Regularization functions

  • REGULARIZATION_FN: Regularization function. ‘L1’, ‘L2’ and ‘L1_L2’ supported.
  • WEIGHT_DECAY: L2 regularization in non-recurrent layers.
  • RECURRENT_WEIGHT_DECAY: L2 regularization in recurrent layers
  • DOUBLE_STOCHASTIC_ATTENTION_REG: Doubly stochastic attention (Eq. 14 from arXiv:1502.03044).

Dropout

  • DROPOUT_P: Percentage of units to drop in non-recurrent layers (0 means no dropout).
  • RECURRENT_DROPOUT_P: Percentage of units to drop in recurrent layers(0 means no dropout).
  • ATTENTION_DROPOUT_P: Percentage of units to drop in attention layers (0 means no dropout).

Gaussian noise

  • USE_NOISE: Apply gaussian noise during training.
  • NOISE_AMOUNT: Amount of noise.

Batch normalization

  • USE_BATCH_NORMALIZATION: Batch normalization regularization in non-recurrent layers and recurrent inputs. If True it is recommended to deactivate Dropout.
  • BATCH_NORMALIZATION_MODE: Sample-wise or feature-wise BN mode.

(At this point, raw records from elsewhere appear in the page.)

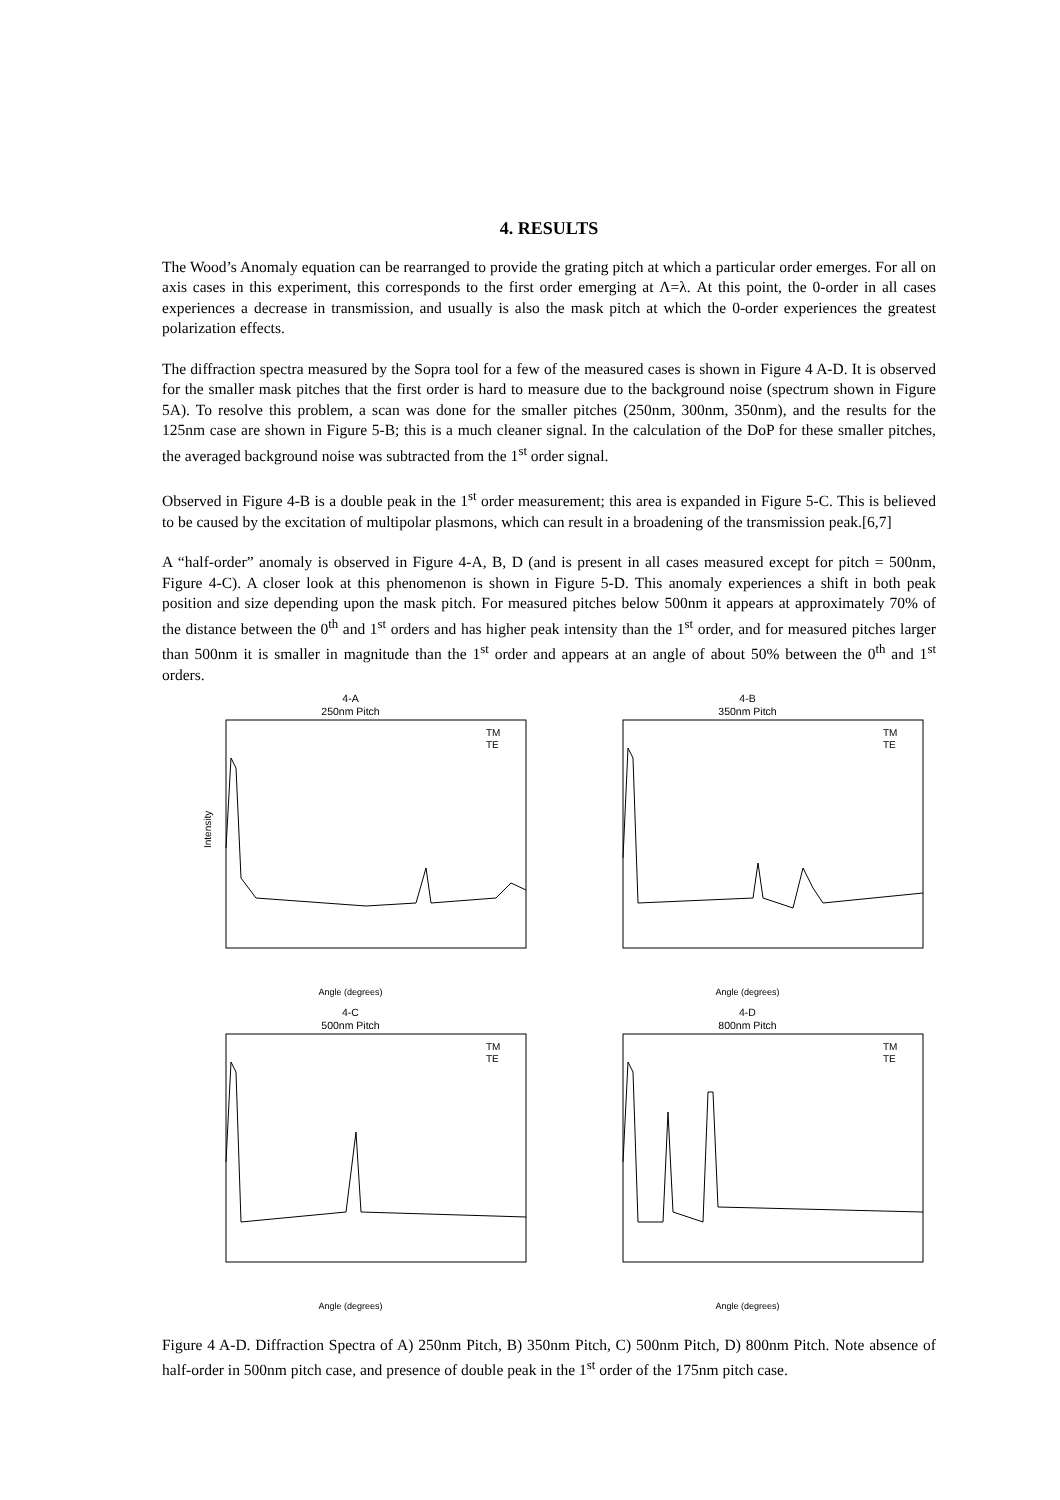4. RESULTS
The Wood’s Anomaly equation can be rearranged to provide the grating pitch at which a particular order emerges. For all on axis cases in this experiment, this corresponds to the first order emerging at Λ=λ. At this point, the 0-order in all cases experiences a decrease in transmission, and usually is also the mask pitch at which the 0-order experiences the greatest polarization effects.
The diffraction spectra measured by the Sopra tool for a few of the measured cases is shown in Figure 4 A-D. It is observed for the smaller mask pitches that the first order is hard to measure due to the background noise (spectrum shown in Figure 5A). To resolve this problem, a scan was done for the smaller pitches (250nm, 300nm, 350nm), and the results for the 125nm case are shown in Figure 5-B; this is a much cleaner signal. In the calculation of the DoP for these smaller pitches, the averaged background noise was subtracted from the 1<sup>st</sup> order signal.
Observed in Figure 4-B is a double peak in the 1<sup>st</sup> order measurement; this area is expanded in Figure 5-C. This is believed to be caused by the excitation of multipolar plasmons, which can result in a broadening of the transmission peak.[6,7]
A “half-order” anomaly is observed in Figure 4-A, B, D (and is present in all cases measured except for pitch = 500nm, Figure 4-C). A closer look at this phenomenon is shown in Figure 5-D. This anomaly experiences a shift in both peak position and size depending upon the mask pitch. For measured pitches below 500nm it appears at approximately 70% of the distance between the 0<sup>th</sup> and 1<sup>st</sup> orders and has higher peak intensity than the 1<sup>st</sup> order, and for measured pitches larger than 500nm it is smaller in magnitude than the 1<sup>st</sup> order and appears at an angle of about 50% between the 0<sup>th</sup> and 1<sup>st</sup> orders.
4-A
250nm Pitch
TM
TE
Intensity
Angle (degrees)
4-B
350nm Pitch
TM
TE
Angle (degrees)
4-C
500nm Pitch
TM
TE
Angle (degrees)
4-D
800nm Pitch
TM
TE
Angle (degrees)
Figure 4 A-D. Diffraction Spectra of A) 250nm Pitch, B) 350nm Pitch, C) 500nm Pitch, D) 800nm Pitch. Note absence of half-order in 500nm pitch case, and presence of double peak in the 1<sup>st</sup> order of the 175nm pitch case.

Additional normalization layers

  • USE_PRELU: Apply use PReLU activations as regularizer.
  • USE_L1: L1 normalization on the features.
  • USE_L2: Apply L2 function on the features.

Tensorboard

  • TENSORBOARD: Switches On/Off the tensorboard callback.
  • LOG_DIR: irectory to store teh model. Will be created inside STORE_PATH.
  • EMBEDDINGS_FREQ: Frequency (in epochs) at which selected embedding layers will be saved.
  • EMBEDDINGS_LAYER_NAMES: A list of names of layers to keep eye on. If None or empty list all the embedding layer will be watched.
  • EMBEDDINGS_METADATA: Dictionary which maps layer name to a file name in which metadata for this embedding layer is saved.
  • LABEL_WORD_EMBEDDINGS_WITH_VOCAB: Whether to use vocabularies as word embeddings labels (will overwrite EMBEDDINGS_METADATA).
  • WORD_EMBEDDINGS_LABELS: Vocabularies for labeling. Must match EMBEDDINGS_LAYER_NAMES.

Storage and plotting

  • MODEL_NAME: Name for the model.
  • EXTRA_NAME: MODEL_NAME suffix
  • STORE_PATH: Models and evaluation results will be stored here.
  • DATASET_STORE_PATH: Dataset instance will be stored here.
  • SAMPLING_SAVE_MODE: Save evaluation outputs in this format. Set to ‘list’ for a raw file.
  • VERBOSE: Verbosity level.
  • RELOAD: Reload a stored model. If 0 start training from scratch, otherwise use the model from this epoch/update.
  • REBUILD_DATASET: Build dataset again or use a stored instance.
  • MODE: ‘training’ or ‘sampling’ (if ‘sampling’ then RELOAD must be greater than 0 and EVAL_ON_SETS will be used). For ‘sampling’ mode, is recommended to use the sample_ensemble script.